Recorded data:
┏━━
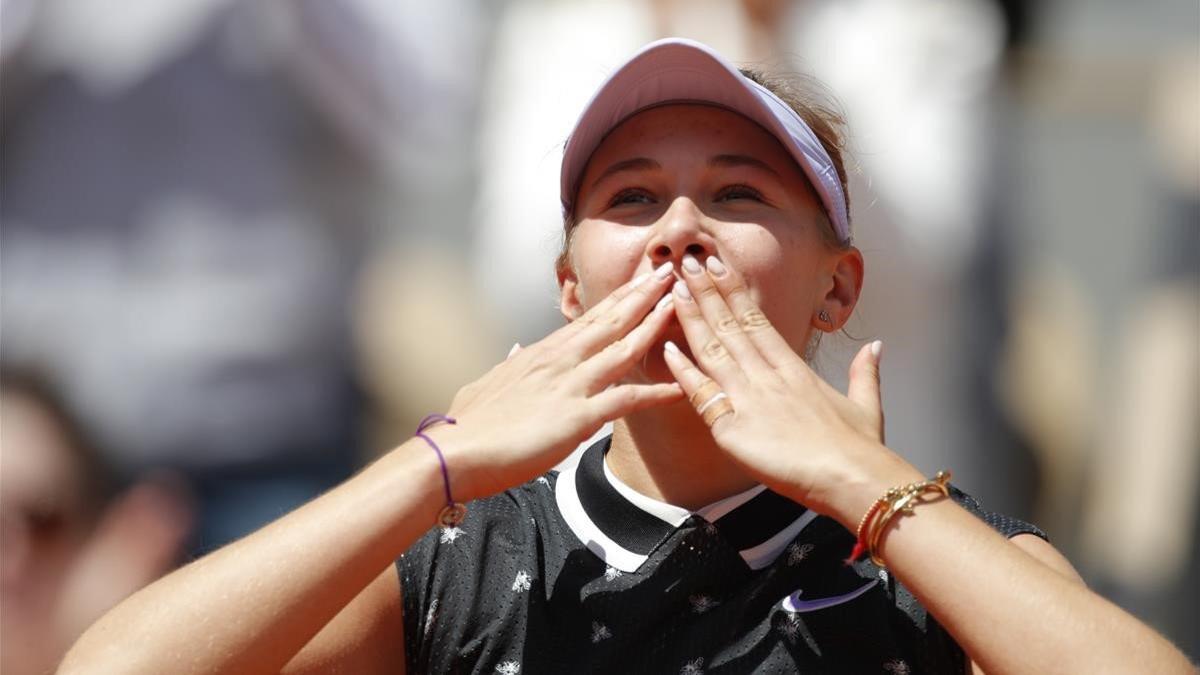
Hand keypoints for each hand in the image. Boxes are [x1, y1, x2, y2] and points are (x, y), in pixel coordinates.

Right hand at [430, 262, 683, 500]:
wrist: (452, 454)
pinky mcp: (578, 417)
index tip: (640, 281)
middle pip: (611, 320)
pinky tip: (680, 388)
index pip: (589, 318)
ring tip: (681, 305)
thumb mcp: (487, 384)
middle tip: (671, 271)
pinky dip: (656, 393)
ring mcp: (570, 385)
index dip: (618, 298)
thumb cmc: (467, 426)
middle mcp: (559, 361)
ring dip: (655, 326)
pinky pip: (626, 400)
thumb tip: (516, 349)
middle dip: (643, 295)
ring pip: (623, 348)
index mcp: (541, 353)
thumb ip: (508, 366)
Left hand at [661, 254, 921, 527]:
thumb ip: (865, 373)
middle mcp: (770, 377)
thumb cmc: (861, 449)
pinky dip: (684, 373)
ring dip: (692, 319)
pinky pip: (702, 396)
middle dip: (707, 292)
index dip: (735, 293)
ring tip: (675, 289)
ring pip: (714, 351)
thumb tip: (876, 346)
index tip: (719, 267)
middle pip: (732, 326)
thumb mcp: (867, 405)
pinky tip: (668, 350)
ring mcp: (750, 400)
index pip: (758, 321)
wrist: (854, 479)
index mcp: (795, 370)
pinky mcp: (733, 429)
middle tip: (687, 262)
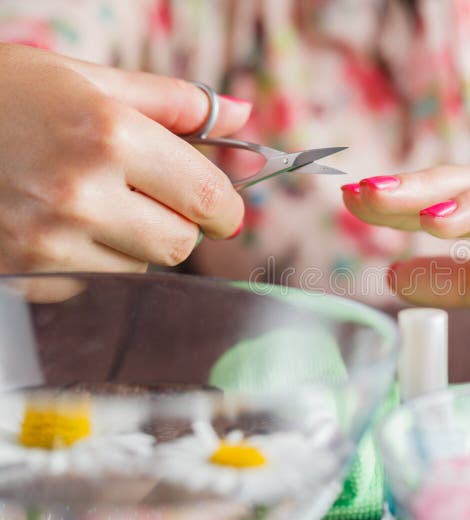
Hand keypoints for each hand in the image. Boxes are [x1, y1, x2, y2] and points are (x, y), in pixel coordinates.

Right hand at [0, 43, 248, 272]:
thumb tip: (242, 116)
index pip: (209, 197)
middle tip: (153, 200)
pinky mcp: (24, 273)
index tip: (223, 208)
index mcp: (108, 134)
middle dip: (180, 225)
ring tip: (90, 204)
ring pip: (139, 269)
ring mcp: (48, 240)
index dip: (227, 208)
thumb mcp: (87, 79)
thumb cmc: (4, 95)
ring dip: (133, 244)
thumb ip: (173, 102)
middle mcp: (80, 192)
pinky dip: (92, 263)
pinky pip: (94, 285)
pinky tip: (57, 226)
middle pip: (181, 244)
┗━━
■ Exercise
Restate the lines above from the one containing "pinky dip: (656, 393)" through the one containing "pinky mcp: (24, 273)", inclusive, exactly and without pictures.

■ Answer space
pinky dip: (656, 393)
ring mcp: (570, 385)
index dip: (618, 298)
thumb cmc: (467, 426)
middle mcp: (559, 361)
ring dip: (655, 326)
pinky pip: (626, 400)
thumb tip: (516, 349)
middle dip: (643, 295)
ring pip: (623, 348)
index mcp: (541, 353)
thumb ip: (508, 366)
Left hand at [661, 254, 921, 527]:
thumb ip: (865, 373)
middle mcp: (770, 377)
thumb cmc: (861, 449)
pinky dip: (684, 373)
ring dip: (692, 319)
pinky pip: (702, 396)
middle dip: (707, 292)
index dip: (735, 293)
ring tip: (675, 289)
ring pip: (714, 351)
thumb tip: (876, 346)
index tip: (719, 267)
middle pip: (732, 326)
thumb mcp: (867, 405)
pinky tip: (668, 350)
ring mcp: (750, 400)
index pip: (758, 321)
wrist: (854, 479)
index mcp: (795, 370)
pinky mcp: (733, 429)
middle tip: (687, 262)
Hand keypoints for each hand in the image. Boxes are [x1, y1, x2, y2] and points are (x, y), in pixel coordinates.

Right hand at [0, 43, 248, 272]:
thumb tip: (242, 116)
index pip: (209, 197)
middle tip: (153, 200)
pinky mcp: (24, 273)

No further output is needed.